Das Römische Reich bot den idealen Schmelztiegel für eine endlose Fermentierung unterschiedlicher kultureller Einflüsse innerhalb des Dreiecks Alexandria, Rom und Palästina. Dies steht im Einklang mit den Vorzügen und Prinzipien der Forschung der Autorin, die für Toleranz und Inklusion statt Ausgrenzung plädiert. Als eine Schlüsselfigur sei Alexander der Große eine Inspirationsquelle für das Verschmelzen des hellenistischen und rabbinischen Judentums gewesen. Er symbolisiere das Individuum, das immer schaffte, seinen eigenen Weg im Labyrinth der historischen Entwicklungen zu finden und seine Identität zu definieren. In christlichen Kreisen habe die Alexanderlegende auch ihren Platz gefunden. Im Zusammenhang mit Daniels Prophetie erwähnte Origenes die politische Tradition der griechischsprachigen Juden, die dank eines Traums Alexanders eine privilegierte Stellung hatten. Der christliche Interpret der biblischen Texte habe das Christentum mit dieser politischen Alexanderlegende verbunden. Als Erben des Judentums konnten die Christen wegen ihrer besonderen Stellung im Römischen Reich nicht unterdrückt werden.
Matthew Chaldekas hat den englischsprachigen Vortrag ansprechend übersetzt. Der englische Text ist nicht immer mit der deutschen Übersetzung völlig identisch. In Einzelfällen gibt es Abweichungen vom Original. Bisweilen sind in der deutschen Übersetzung zusätzliche Elemente enthalten, die im englischen Original fehlen (78–79). Die Hinzufügungen liefern Klarstellungen und Details, die das Original bereichern. In einigen Fällen ist die englische Fassung jedoch prägnanter.

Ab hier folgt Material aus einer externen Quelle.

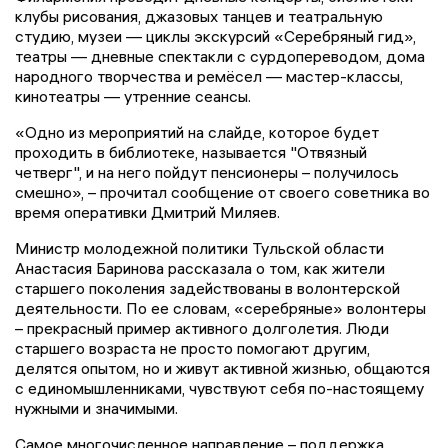
клубы рисования, джазовых танцев и театральную
студию, музеи — циклы экскурсий «Серебряный гид»,
театры — дневные спектакли с сурдопереводом, дома
народного творчества и ремёсел — мастер-классы,
кинотеатры — утренние сеансы.
«Одно из мероприятий на слайде, которое будет
проходить в библиотеке, называется "Отвязный
четверг", и на него пойдут пенсионеры – получилось
смешно», – прочитал сообщение от своего советника во
время оперативки Дмитрий Миляев.
Министр молодежной политики Тульской области
Анастасия Баринова рассказала о том, как жители
старшего поколения задействованы в волонтерской
деятельности. По ее словам, «серебряные» волонтеры
– прекрасный пример активного долголетия. Люди
старшего возраста не просто помогают другим,
делятся опытом, но и живут активной жизнью, общаются
с единомышленниками, чувствуют себя по-настоящему
нужными и значимыми.
Самое многочисленное направление – поддержка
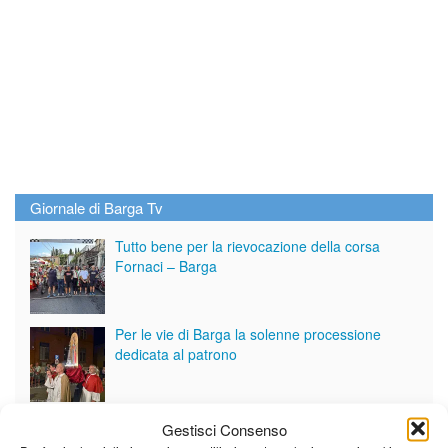
Giornale di Barga Tv
Tutto bene per la rievocazione della corsa
Fornaci – Barga
Per le vie di Barga la solenne processione
dedicata al patrono
Partite le Piazzette 2026
Gestisci Consenso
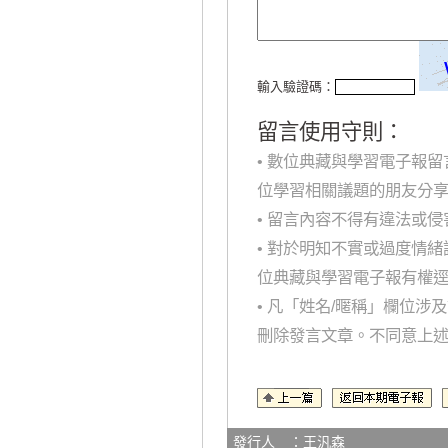
輸入驗證碼：
留言使用守則：
• 數位典藏與學習電子報
位學習相關議題的朋友分
• 留言內容不得有違法或
• 對於明知不實或過度情
位典藏與學習電子報有權
• 凡「姓名/暱稱」欄位
刪除發言文章。不同意上
發行人 ：王汎森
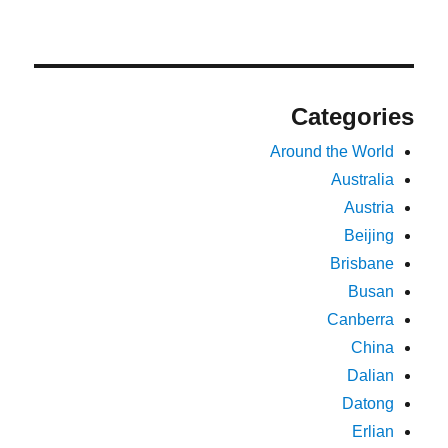
Categories
Around the World
Australia
Austria
Beijing
Brisbane
Busan
Canberra
China
Dalian
Datong
Erlian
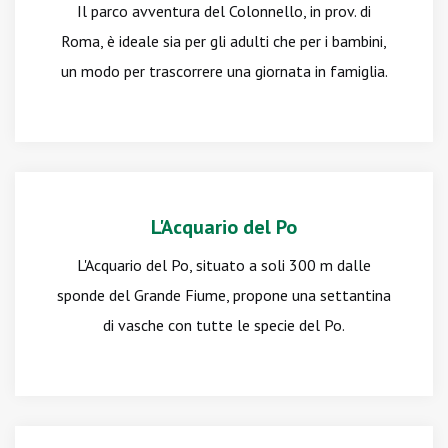
Il parco avventura del Colonnello, in prov. di
Roma, è ideale sia per gli adulti che per i bambini,
un modo per trascorrere una giornata in famiglia.
L'Acquario del Po
L'Acquario del Po, situato a soli 300 m dalle
sponde del Grande Fiume, propone una settantina
di vasche con tutte le specie del Po.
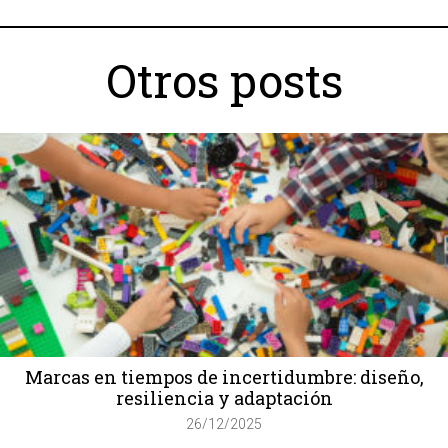
Otros posts
Marcas en tiempos de incertidumbre: diseño,
resiliencia y adaptación
26/12/2025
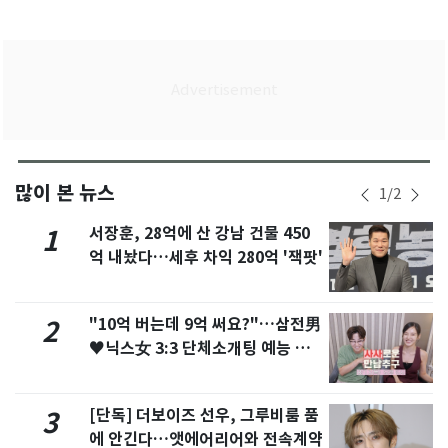
많이 본 뉴스
1
/
2
서장훈, 28억에 산 강남 건물 450
1
억 내놨다…세후 차익 280억 '잭팟'
"10억 버는데 9억 써요?"…삼전男
2
♥닉스女 3:3 단체소개팅 예능 화
제
[단독] 더보이즈 선우, 그루비룸 품
3
에 안긴다…앳에어리어와 전속계약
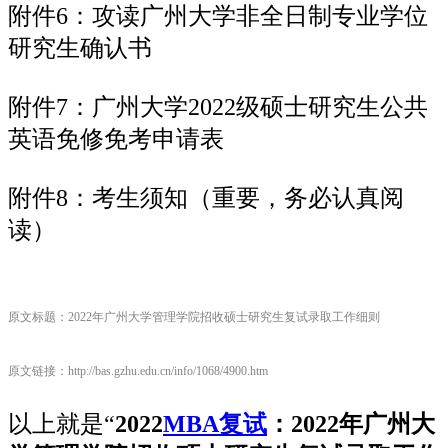
附件6：攻读广州大学非全日制专业学位
研究生确认书
附件7：广州大学2022级硕士研究生公共
英语免修免考申请表
附件8：考生须知（重要，务必认真阅
读）
原文标题：2022年广州大学管理学院招收硕士研究生复试录取工作细则
原文链接：http://bas.gzhu.edu.cn/info/1068/4900.htm
以上就是“
2022
MBA复试
：2022年广州大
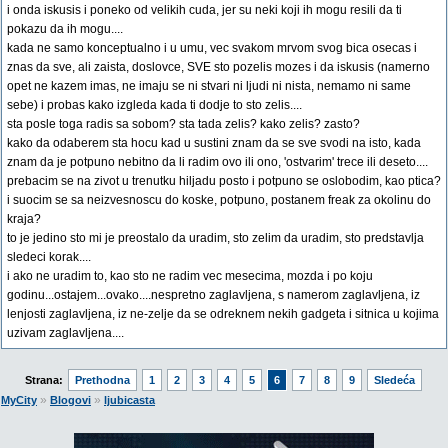
i onda iskusis i poneko od velikih cuda, jer su neki koji ih mogu resili da ti
pokazu da ih mogu....
kada ne samo konceptualno i u umu, vec svakom mrvom svog bica osecas i
znas da sve, ali zaista, doslovce, SVE sto pozelis mozes i da iskusis (namerno
opet ne kazem imas, ne imaju se ni stvari ni ljudi ni nista, nemamo ni same
sebe) i probas kako izgleda kada ti dodje to sto zelis....
sta posle toga radis sa sobom? sta tada zelis? kako zelis? zasto?
kako da odaberem sta hocu kad u sustini znam da se sve svodi na isto, kada
znam da je potpuno nebitno da li radim ovo ili ono, 'ostvarim' trece ili deseto....
prebacim se na zivot u trenutku hiljadu posto i potpuno se oslobodim, kao ptica?
i suocim se sa neizvesnoscu do koske, potpuno, postanem freak za okolinu do
kraja?
to je jedino sto mi je preostalo da uradim, sto zelim da uradim, sto predstavlja
sledeci korak....
i ako ne uradim to, kao sto ne radim vec mesecima, mozda i po koju
godinu...ostajem...ovako....nespretno zaglavljena, s namerom zaglavljena, iz
lenjosti zaglavljena, iz ne-zelje da se odreknem nekih gadgeta i sitnica u kojima
uzivam zaglavljena....
Strana:
Prethodna
1
2
3
4
5
6
7
8
9
Sledeća
»
»
MyCity
Blogovi
ljubicasta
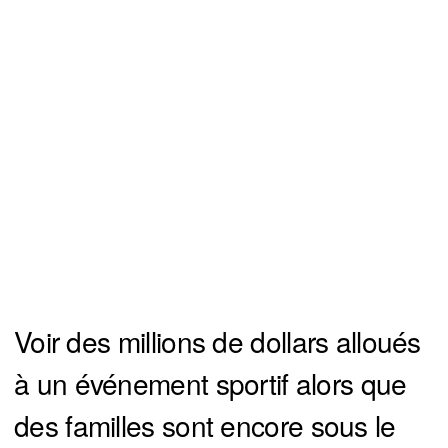
Voir des millions de dollars alloués
à un événement sportif alors que
des familles sont encore sous le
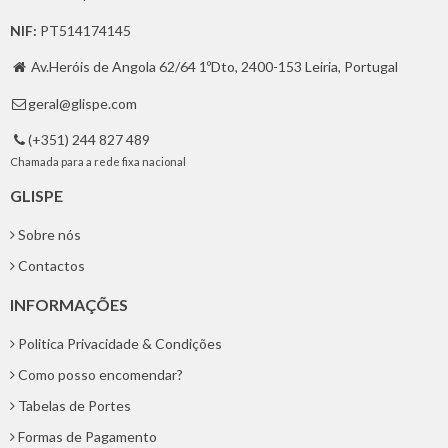
NIF:
PT514174145
Av.Heróis de Angola 62/64 1ºDto, 2400-153 Leiria, Portugal

geral@glispe.com

(+351) 244 827 489

Chamada para a rede fixa nacional
GLISPE
Sobre nós
Contactos
INFORMAÇÕES
Politica Privacidade & Condições
Como posso encomendar?
Tabelas de Portes
Formas de Pagamento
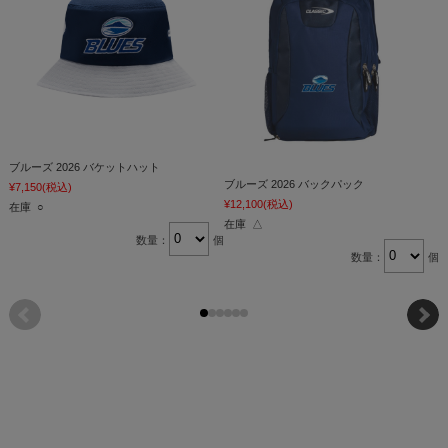
ブルーズ 2026 バケットハット
ブルーズ 2026 バックパック
¥7,150
(税込)
¥
¥12,100
(税込)
在庫 ○
在庫 △
数量：
個
数量：
個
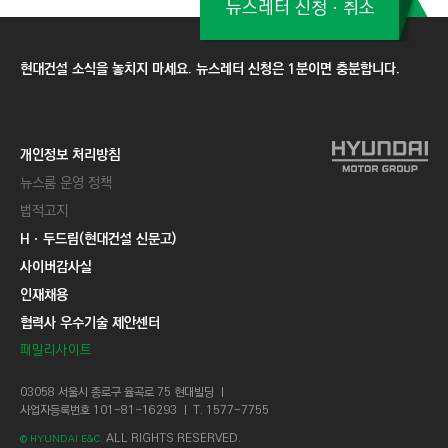
뉴스레터 신청ㆍ취소
현대건설 소식을 놓치지 마세요. 뉴스레터 신청은 1분이면 충분합니다.
개인정보 처리방침
뉴스룸 운영 정책
법적고지
Hㆍ두드림(현대건설 신문고)
사이버감사실
인재채용
협력사 우수기술 제안센터
패밀리사이트
03058 서울시 종로구 율곡로 75 현대빌딩 ㅣ
사업자등록번호 101-81-16293 ㅣ T. 1577-7755
ALL RIGHTS RESERVED.
© HYUNDAI E&C.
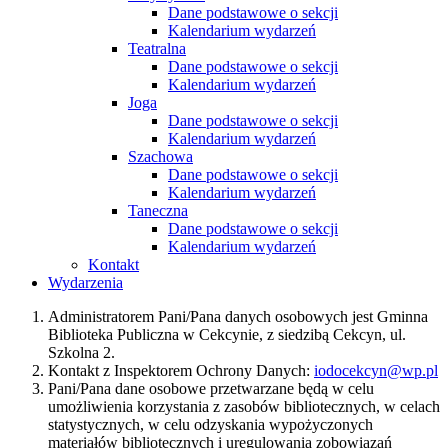
Dane podstawowe o sekcji
Kalendarium wydarzeń
Teatralna
Dane podstawowe o sekcji
Kalendarium wydarzeń
Joga
Dane podstawowe o sekcji
Kalendarium wydarzeń
Szachowa
Dane podstawowe o sekcji
Kalendarium wydarzeń
Taneczna
Dane podstawowe o sekcji
Kalendarium wydarzeń
Kontakt
Wydarzenia
Administratorem Pani/Pana danych osobowych jest Gminna
Biblioteka Publiczna w Cekcynie, z siedzibą Cekcyn, ul.
Szkolna 2.
Kontakt z Inspektorem Ochrony Danych:
iodocekcyn@wp.pl
Pani/Pana dane osobowe przetwarzane będą w celu
umożliwienia korzystania z zasobów bibliotecznych, w celach
statystycznych, w celu odzyskania wypożyczonych
materiałów bibliotecznych i uregulowania zobowiązań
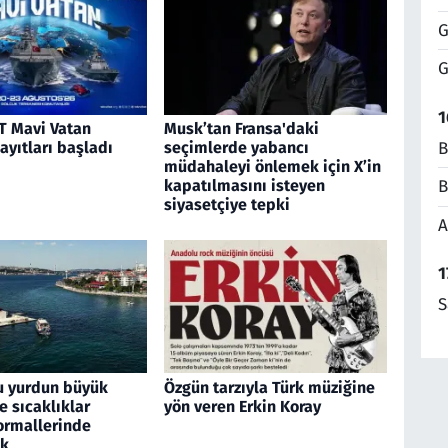
G
G
1
 Mavi Vatan
Musk’tan Fransa'daki
B
kayıtları başladı
seçimlerde yabancı
müdahaleyi önlemek için X’in
kapatılmasını isteyen
B
siyasetçiye tepki
A
1
S
u yurdun büyük
Özgün tarzıyla Türk müziğine
 sıcaklıklar
yön veren Erkin Koray
rmallerinde
ek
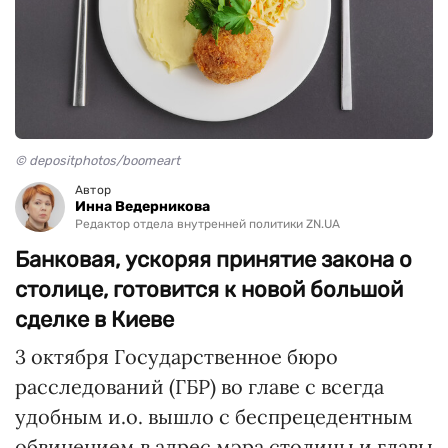
© depositphotos/boomeart
Автор
Инна Ведерникова
Редактор отдела внутренней политики ZN.UA
Банковая, ускоряя принятие закона о
столице, готовится к новой большой
сделке в Киеве
3 октября Государственное бюро
расследований (ГБР) во главе с всегда
удобным и.о. вышло с беспрецедентным
обвинением в адрес мэра столицы и главы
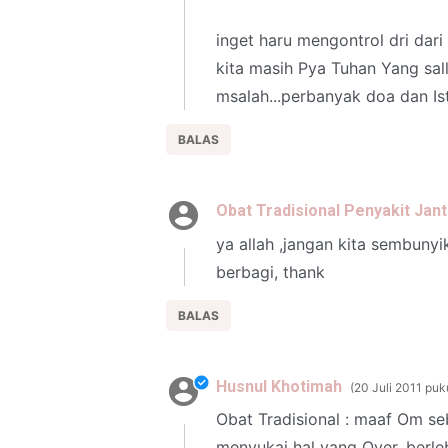
inget haru mengontrol dri dar
kita masih Pya Tuhan Yang sal
msalah...perbanyak doa dan Ist
BALAS
Obat Tradisional Penyakit Jan
ya allah ,jangan kita sembuny
berbagi, thank
BALAS
Husnul Khotimah
20 Juli 2011 puk
Obat Tradisional : maaf Om se
menyukai hal yang Over, berle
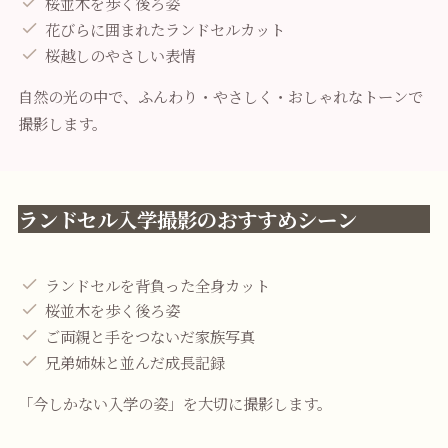
桜並木を歩く後ろ姿
花びらに囲まれたランドセルカット
桜越しのやさしい表情
自然の光の中で、ふんわり・やさしく・おしゃれなトーンで
撮影します。
ランドセル入学撮影のおすすめシーン
ランドセルを背負った全身カット
桜並木を歩く後ろ姿
ご両親と手をつないだ家族写真
兄弟姉妹と並んだ成長記録
「今しかない入学の姿」を大切に撮影します。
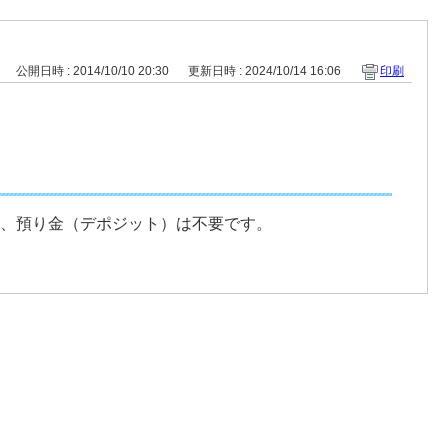
公開日時 : 2014/10/10 20:30
更新日時 : 2024/10/14 16:06
印刷
する、預り金（デポジット）は不要です。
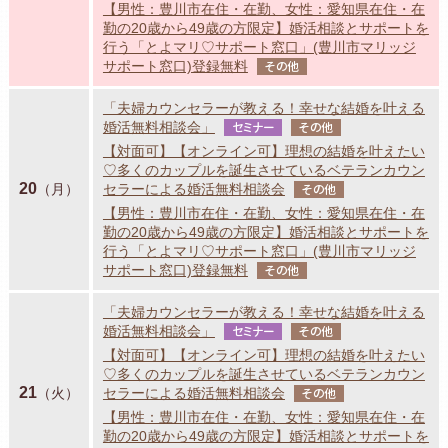
【男性：豊川市在住・在勤、女性：愛知県在住・在
勤の20歳から49歳の方限定】婚活相談とサポートを
行う「とよマリ♡サポート窓口」(豊川市マリッジ
サポート窓口)登録無料
その他
「夫婦カウンセラーが教える！幸せな結婚を叶える
婚活無料相談会」
セミナー
その他
【対面可】【オンライン可】理想の結婚を叶えたい
♡多くのカップルを誕生させているベテランカウン
20
（月）
セラーによる婚活無料相談会
その他
【男性：豊川市在住・在勤、女性：愛知県在住・在
勤の20歳から49歳の方限定】婚活相談とサポートを
行う「とよマリ♡サポート窓口」(豊川市マリッジ
サポート窓口)登録無料
その他
「夫婦カウンセラーが教える！幸せな結婚を叶える
婚活無料相談会」
セミナー
その他
【対面可】【オンライン可】理想の結婚を叶えたい
♡多くのカップルを誕生させているベテランカウン
21
（火）
セラーによる婚活無料相談会
その他
【男性：豊川市在住・在勤、女性：愛知県在住・在
勤の20歳から49歳の方限定】婚活相談とサポートを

Die abschließende Rede von Birgit Weyel, Dekanin der Theologischen Fakultät, anlässlich der Verleihung des Lucas-Preises 2022 stellt die Geschichte dieser Initiative an der Evangelisch-Theologischen Fakultät der Eberhard-Karls-Universität in Tübingen dar. Maren Niehoff, so führt Weyel aus, sei mit diesem Preis wegen der Originalität und der Interdisziplinarität ihres Werks geehrt worden, ein Werk, das nicht die Exklusion, sondern die Toleranz und den Austausch bevorzuge. Leopold Lucas wurde von der Philosophischen Fakultät der Universität im Jahr 1895 promoviert. Martin Hengel hatte seine Habilitation über Judentum und Hellenismus ebenfalls in Tübingen verfasst (1969). Damit nimmt die Universität Tübingen sowohl einen zentralen Platz im Schicksal von Lucas wie auch für die Entwicklung der Judaistik ein. An dieser Stelle sei auf die verheerenden Wirkungen des Antisemitismus und seiner Folgen während des Zweiten Weltkriegs verwiesen. Lucas verstarb infolge einer Lungenentzündung im KZ Theresienstadt im September 1943. Seine Frau Dorothea Lucas wurde im Oktober 1944 in Auschwitz ermordet. Weyel betont zu Recht, „wie sehr die christliche Theologie zum Antisemitismus beigetragen hat“ (109). Es ist angebracht, dass hier an die dunkle Vergangenheit der theologischen Fakultät der Universität Tübingen, die eine starke antisemitische Prägung hatte, heute erinnert wird. Es hat lange gedauert, bis man sich in Tübingen zu dieser Aufklärung durchringen konnte.